[Dataset entries]
▼

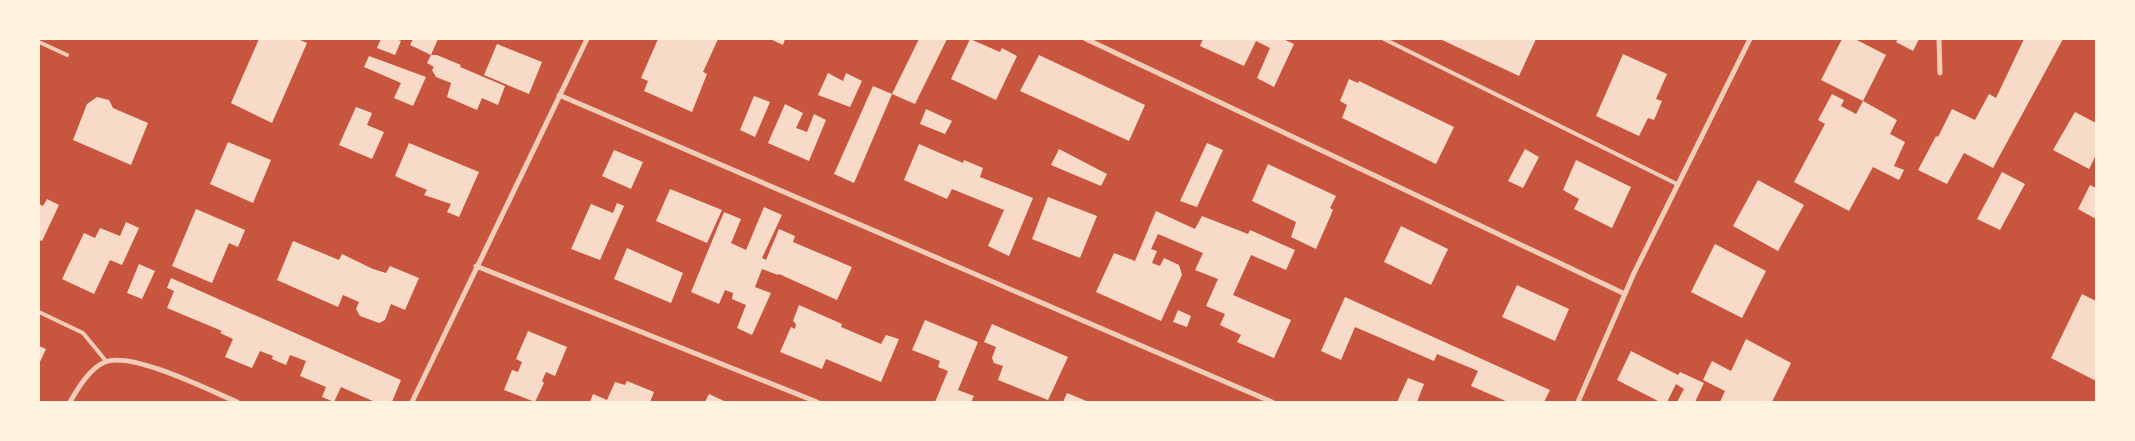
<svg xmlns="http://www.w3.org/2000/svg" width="2135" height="441" viewBox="0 0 2135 441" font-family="'Fira Sans Condensed',sans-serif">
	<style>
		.building { fill: #f7dbc8 }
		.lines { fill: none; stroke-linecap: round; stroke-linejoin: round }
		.service { stroke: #f1ccb7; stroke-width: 4 }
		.minor { stroke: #f1ccb7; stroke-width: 5 }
	</style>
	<rect width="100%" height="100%" fill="#c8553d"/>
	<path class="building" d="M 259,39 L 298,39 L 307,43 L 272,123 L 231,103 Z
		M 381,39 L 395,39 L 401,41 L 395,55 L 377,48 Z
		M 413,39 L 438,39 L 431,55 L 410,45 Z
		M 658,39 L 718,39 L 703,72 L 707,74 L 692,112 L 644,91 L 648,81 L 641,78 Z
		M 770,39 L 785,39 L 783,45 Z
		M 919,39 L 947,39 L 915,104 L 892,94 Z
		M 970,39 L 1000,52 L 1002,48 L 1017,56 L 996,100 L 951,79 Z
		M 1203,39 L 1283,39 L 1294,44 L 1274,87 L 1257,78 L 1270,48 L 1256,41 L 1244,66 L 1200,46 Z
		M 1440,39 L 1536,39 L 1519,76 Z
		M 1842,39 L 1855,39 L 1886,55 L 1863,101 L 1821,80 Z
		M 1898,39 L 1919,39 L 1913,51 L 1896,42 Z
		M 2024,39 L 2063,39 L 1993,168 L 1964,153 L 1947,184 L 1918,170 L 1936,136 L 1938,137 L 1952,109 L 1975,120 L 1989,94 L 1996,98 Z
		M 497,44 L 542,62 L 529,94 L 484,75 Z
		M 1623,54 L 1667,74 L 1656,99 L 1662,101 L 1654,120 L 1648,118 L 1639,136 L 1596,116 Z
		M 431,55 L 437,55 L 461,65 L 460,67 L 505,86 L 498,105 L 482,98 L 477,110 L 447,97 L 451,83 L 436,77 L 432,70 L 434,67 L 427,63 Z
		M 1039,55 L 1145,105 L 1129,141 L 1020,91 Z
		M 369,56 L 426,77 L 413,106 L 394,98 L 401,83 L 364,67 Z
		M 828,73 L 843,81 L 846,73 L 862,81 L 850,107 L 818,95 Z
		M 1349,79 L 1358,83 L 1359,81 L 1454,127 L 1436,164 L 1342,118 L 1347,105 L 1340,101 Z
		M 873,86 L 892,94 L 854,183 L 834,174 Z
		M 1832,94 L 1844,100 L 1841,106 L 1856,114 L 1863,101 L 1897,120 L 1890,134 L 1905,142 L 1894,166 L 1904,170 L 1899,180 L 1873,167 L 1849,211 L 1794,182 L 1825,124 L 1818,120 Z
		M 754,96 L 770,102 L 755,137 L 740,130 Z
		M 97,97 L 109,100 L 113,108 L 148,123 L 131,165 L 73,140 L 87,104 Z
		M 785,104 L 803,113 L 796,128 L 807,132 L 814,114 L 826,120 L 809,161 L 768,143 Z
		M 356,107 L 372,113 L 367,125 L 384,132 L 372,159 L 339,145 Z
		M 926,109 L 952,121 L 945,134 L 920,124 Z
		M 2075,112 L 2096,123 L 2096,155 L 2089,169 L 2053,150 Z
		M 228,142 L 271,160 L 253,203 L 210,184 Z
		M 409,143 L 479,172 L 459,217 L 447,212 L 451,204 L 424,195 L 427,190 L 395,176 Z
		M 1207,143 L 1223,150 L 1197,207 L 1180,201 Z
		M 919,144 L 963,163 L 964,160 L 983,168 L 980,177 L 1033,198 L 1009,256 L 988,246 L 1004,210 L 952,189 L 947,199 L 904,180 Z
		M 1059,149 L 1107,174 L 1101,186 L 1051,165 Z
		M 1525,149 L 1539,157 L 1523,188 L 1508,181 Z
		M 614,150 L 643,162 L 631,189 L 602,176 Z
		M 1576,160 L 1631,187 L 1612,228 L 1574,209 L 1579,199 L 1563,190 Z
		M 1268,164 L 1336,196 L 1330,208 L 1333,210 L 1316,249 L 1291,237 L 1296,222 L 1252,201 Z
		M 2002,172 L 2025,184 L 2000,230 L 1977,219 Z
		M 1758,180 L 1804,205 L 1778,251 L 1733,226 Z
		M 2090,185 L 2096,188 L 2096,219 L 2078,209 Z
		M 670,189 L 722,210 L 707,243 L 656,221 Z
		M 1048,197 L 1097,216 L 1080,258 L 1032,239 Z
		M 47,199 L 59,205 L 42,241 L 39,240 L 39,204 L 43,206 Z
		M 617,203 L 624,206 L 600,260 L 571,249 L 591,204 L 613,213 Z
		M 764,207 L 782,215 L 762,258 L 766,260 L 779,229 L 795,236 L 793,242 L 852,267 L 837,300 L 779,274 L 778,275 L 762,269 L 755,287 L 771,293 L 752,335 L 737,328 L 746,305 L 732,299 L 733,293 L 725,290 L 719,304 L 691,292 L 724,212 L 741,219 L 731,243 L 746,250 Z
		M 196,209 L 245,230 L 238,247 L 229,243 L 212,283 L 172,266 Z
		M 1156,211 L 1195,229 L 1202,216 L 1248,234 L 1250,230 L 1295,250 L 1286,270 L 1251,255 L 1233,295 L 1291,320 L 1274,358 L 1237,342 L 1241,335 L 1220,325 L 1225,314 L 1206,306 L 1218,279 L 1195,270 L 1203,253 L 1158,234 L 1151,249 L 1157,251 L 1152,263 L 1160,266 L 1164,258 L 1179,265 L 1182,275 L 1161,321 L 1096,292 L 1114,253 L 1135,261 Z
		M 126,222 L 139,228 L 122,265 L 110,260 L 94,294 L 62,279 L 84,233 L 95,238 L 100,228 L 120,236 Z
		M 1401,226 L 1448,249 L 1431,285 L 1384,262 Z
		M 293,241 L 339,260 L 342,254 L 373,269 L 386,273 L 390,266 L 419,278 L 405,310 L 391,304 L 385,320 L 379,323 L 360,316 L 356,309 L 359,302 L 343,295 L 338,307 L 277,280 Z
		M 1715,244 L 1766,271 L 1742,318 L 1691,292 Z
		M 627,248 L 683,273 L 671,303 L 614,279 Z
		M 139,264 L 155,271 L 142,299 L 127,293 Z
		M 171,278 L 401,380 L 392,402 L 375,402 L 341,387 L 334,402 L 322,397 L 326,387 L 300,376 L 306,361 L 290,355 L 286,365 L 272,359 L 273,356 L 260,351 L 252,368 L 225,357 L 233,339 L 220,333 L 222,331 L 167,308 L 174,291 L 167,288 Z
		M 1517,285 L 1569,309 L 1555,341 L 1502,317 Z
		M 2082,294 L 2096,301 L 2096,381 L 2051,358 Z
		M 1345,297 L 1550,390 L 1544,402 L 1508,402 L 1471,386 L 1478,371 L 1437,354 L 1434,361 L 1355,327 L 1341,360 L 1321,351 Z
		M 799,305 L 842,324 L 841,327 L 881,344 L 886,335 L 899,339 L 881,382 L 826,359 L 822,369 L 780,352 L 791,327 L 795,329 L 796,324 L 793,321 Z
		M 1178,310 L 1191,316 L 1187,327 L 1173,322 Z
		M 925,320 L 978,342 L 958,390 L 974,396 L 971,402 L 935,402 L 948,371 L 938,367 L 940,361 L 912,350 Z
		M 992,324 L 1068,357 L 1048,400 L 998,380 L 1003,366 L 994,363 L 992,358 L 996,347 L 984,342 Z
		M 528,331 L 567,347 L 555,376 L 546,372 L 542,381 L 544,383 L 535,402 L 504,390 L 512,370 L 518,372 L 522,362 L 516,359 Z
		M 1746,339 L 1791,363 L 1772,402 L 1720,402 L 1725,391 L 1703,380 L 1712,361 L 1731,371 Z
		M 39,346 L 46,349 L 39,364 Z
		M 1631,351 L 1678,375 L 1680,372 L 1704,383 L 1695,402 L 1677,402 L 1684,389 L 1676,384 L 1667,402 L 1660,402 L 1617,380 Z
		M 1408,378 L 1424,384 L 1417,402 L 1397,402 Z
		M 627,381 L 654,392 L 650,402 L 590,402 L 593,394 L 607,400 L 615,382 L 625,385 Z
		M 1067,393 L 1089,402 L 1063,402 Z
		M 709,394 L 722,400 L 726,402 L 705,402 Z"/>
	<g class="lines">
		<path class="service" d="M 1384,39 L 1677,184
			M 39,42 L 67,55
			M 39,312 L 83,333 L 106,361"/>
		<path class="minor" d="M 1086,39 L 1625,294
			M 1939,39 L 1940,73
			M 559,95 L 1272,402
			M 476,266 L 817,402
			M 70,402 C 78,388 90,368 105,362 C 132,351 211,391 237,402
			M 412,402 L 587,39
			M 1578,402 L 1634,273 L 1750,39"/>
	</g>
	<rect width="2135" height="441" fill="none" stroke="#fff3e0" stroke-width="80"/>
</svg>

▲

■ TASK TO CARRY OUT ■
Look through the records and gather each line with the word "lines".

■ RESPONSE BOX ■
		.lines { fill: none; stroke-linecap: round; stroke-linejoin: round }
	<g class="lines">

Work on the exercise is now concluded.